§ What needs to be done:
Can you retype the rows, starting with the first line and going on through the line containing "Pittsburgh Office", with both of those lines included?

§ Raw data:

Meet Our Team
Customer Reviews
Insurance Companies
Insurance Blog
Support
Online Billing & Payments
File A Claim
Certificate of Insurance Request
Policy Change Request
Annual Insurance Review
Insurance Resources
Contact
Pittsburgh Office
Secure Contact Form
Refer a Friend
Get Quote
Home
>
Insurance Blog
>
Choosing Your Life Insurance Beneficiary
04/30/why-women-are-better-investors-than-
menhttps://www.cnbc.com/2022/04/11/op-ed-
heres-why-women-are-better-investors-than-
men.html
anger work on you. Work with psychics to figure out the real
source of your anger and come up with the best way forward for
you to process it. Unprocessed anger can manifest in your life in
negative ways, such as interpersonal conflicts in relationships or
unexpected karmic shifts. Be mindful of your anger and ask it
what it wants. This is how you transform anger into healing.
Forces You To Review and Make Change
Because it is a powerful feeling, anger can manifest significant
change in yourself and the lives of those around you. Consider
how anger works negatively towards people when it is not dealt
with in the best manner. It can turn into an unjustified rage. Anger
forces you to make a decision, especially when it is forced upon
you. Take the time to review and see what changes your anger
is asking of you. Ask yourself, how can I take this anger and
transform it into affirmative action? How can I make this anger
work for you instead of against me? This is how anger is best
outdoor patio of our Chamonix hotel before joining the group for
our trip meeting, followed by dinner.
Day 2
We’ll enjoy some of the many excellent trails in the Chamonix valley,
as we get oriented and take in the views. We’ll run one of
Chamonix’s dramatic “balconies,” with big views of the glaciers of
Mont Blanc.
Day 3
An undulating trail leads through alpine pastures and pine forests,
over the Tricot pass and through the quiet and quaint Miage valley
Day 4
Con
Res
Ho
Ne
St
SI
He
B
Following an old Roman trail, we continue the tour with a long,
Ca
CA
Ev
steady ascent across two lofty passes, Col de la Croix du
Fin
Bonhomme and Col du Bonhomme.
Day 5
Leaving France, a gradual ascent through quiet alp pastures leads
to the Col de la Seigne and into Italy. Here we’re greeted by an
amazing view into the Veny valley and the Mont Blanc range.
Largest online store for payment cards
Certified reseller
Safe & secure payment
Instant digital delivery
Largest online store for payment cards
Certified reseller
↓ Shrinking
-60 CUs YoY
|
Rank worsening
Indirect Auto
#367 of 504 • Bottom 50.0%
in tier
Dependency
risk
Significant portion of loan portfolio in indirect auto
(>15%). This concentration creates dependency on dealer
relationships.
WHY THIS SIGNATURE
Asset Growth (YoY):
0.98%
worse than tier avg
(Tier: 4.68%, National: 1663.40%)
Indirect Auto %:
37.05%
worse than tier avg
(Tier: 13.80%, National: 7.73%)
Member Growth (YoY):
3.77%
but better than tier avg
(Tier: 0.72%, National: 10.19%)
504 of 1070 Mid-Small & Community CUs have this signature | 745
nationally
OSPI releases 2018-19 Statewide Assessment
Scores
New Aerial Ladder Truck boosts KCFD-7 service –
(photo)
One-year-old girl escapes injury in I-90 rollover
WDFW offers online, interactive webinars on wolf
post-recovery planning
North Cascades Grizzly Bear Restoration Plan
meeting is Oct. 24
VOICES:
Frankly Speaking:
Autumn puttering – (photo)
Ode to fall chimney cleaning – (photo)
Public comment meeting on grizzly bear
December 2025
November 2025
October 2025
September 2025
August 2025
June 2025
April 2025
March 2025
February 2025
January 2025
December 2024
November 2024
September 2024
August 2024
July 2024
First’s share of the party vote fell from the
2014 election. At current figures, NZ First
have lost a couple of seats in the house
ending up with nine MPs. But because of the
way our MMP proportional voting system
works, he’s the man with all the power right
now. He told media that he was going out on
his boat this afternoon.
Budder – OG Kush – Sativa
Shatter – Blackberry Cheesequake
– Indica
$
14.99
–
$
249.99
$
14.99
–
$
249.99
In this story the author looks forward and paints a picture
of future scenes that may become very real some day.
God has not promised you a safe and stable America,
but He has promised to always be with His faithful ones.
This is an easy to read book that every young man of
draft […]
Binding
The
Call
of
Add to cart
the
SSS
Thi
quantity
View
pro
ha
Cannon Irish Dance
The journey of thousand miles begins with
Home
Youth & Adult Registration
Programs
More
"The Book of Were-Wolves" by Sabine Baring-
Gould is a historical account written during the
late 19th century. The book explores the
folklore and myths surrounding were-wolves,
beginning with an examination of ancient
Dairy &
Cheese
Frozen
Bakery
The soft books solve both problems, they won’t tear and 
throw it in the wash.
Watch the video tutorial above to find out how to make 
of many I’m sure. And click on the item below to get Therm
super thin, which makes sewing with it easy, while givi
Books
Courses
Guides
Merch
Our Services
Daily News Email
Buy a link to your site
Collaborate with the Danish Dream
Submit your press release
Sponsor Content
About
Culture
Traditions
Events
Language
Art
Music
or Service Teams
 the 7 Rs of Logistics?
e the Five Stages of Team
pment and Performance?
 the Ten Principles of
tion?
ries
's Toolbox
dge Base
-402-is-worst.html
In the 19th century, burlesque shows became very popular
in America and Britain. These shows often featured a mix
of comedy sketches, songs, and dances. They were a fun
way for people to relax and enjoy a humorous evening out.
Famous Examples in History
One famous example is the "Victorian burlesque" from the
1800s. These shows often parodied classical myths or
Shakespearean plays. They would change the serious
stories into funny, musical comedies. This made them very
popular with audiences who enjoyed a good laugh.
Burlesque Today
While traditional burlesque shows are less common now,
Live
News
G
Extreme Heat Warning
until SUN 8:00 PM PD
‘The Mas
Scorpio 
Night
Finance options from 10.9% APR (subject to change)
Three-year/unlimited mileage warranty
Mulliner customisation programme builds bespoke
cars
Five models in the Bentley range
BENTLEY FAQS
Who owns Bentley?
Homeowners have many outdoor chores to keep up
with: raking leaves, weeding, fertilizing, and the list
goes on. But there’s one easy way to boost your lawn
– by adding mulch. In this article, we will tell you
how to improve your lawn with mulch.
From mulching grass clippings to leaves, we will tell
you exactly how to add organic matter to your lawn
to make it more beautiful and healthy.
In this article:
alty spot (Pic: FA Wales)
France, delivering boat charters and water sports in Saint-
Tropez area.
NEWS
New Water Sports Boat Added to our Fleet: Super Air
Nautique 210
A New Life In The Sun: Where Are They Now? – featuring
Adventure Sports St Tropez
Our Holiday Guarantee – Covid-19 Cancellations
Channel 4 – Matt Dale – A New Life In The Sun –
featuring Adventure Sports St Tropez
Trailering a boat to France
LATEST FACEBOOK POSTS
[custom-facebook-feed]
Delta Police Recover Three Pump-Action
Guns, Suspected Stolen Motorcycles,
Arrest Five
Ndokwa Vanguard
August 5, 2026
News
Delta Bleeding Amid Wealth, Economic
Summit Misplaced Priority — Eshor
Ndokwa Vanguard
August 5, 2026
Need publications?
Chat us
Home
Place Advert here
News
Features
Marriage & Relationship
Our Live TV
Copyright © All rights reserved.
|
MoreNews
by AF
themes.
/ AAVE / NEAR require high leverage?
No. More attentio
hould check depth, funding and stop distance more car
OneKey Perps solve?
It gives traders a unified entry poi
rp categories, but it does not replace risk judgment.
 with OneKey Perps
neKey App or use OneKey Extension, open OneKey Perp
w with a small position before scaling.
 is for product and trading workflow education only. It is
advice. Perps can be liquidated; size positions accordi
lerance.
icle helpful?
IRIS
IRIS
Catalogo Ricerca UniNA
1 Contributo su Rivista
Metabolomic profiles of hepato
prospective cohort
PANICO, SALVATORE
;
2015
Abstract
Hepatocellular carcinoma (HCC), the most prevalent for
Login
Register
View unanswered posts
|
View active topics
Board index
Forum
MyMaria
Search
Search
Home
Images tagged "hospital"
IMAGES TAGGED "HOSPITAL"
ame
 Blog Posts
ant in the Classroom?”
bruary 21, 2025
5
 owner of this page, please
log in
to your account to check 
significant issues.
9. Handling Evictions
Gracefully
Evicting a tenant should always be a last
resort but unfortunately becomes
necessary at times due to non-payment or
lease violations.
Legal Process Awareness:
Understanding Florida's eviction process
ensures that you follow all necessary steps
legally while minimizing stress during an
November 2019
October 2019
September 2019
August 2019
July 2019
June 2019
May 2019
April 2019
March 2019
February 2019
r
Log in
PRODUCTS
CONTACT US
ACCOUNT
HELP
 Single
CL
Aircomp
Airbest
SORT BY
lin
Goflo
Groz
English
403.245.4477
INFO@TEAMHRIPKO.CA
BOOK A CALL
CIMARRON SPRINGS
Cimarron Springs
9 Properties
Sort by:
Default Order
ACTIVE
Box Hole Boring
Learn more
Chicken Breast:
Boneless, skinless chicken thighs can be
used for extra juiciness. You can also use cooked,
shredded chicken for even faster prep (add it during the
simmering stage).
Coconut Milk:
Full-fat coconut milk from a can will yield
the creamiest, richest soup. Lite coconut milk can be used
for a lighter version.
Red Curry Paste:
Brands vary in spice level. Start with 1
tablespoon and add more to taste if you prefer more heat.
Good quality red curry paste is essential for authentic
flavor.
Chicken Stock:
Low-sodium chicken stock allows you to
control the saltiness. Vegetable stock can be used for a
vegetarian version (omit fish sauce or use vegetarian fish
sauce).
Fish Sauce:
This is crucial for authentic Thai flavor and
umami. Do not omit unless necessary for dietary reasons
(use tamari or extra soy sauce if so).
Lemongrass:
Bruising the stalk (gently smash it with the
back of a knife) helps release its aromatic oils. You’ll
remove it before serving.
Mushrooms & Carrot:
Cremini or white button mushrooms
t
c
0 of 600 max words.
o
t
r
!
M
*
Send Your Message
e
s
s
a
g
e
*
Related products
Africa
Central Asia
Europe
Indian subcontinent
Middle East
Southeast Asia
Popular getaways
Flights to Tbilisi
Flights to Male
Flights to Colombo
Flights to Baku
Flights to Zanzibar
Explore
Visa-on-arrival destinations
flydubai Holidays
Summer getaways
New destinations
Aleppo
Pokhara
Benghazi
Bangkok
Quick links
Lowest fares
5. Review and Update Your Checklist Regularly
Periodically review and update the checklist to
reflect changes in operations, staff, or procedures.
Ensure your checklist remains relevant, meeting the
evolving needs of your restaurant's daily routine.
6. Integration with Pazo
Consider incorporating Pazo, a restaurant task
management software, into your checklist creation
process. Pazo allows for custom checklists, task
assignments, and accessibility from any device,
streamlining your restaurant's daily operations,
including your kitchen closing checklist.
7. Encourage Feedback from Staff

§ Response to the exercise:
Meet Our Team
Customer Reviews
Insurance Companies
Insurance Blog
Support
Online Billing & Payments
File A Claim
Certificate of Insurance Request
Policy Change Request
Annual Insurance Review
Insurance Resources
Contact
Pittsburgh Office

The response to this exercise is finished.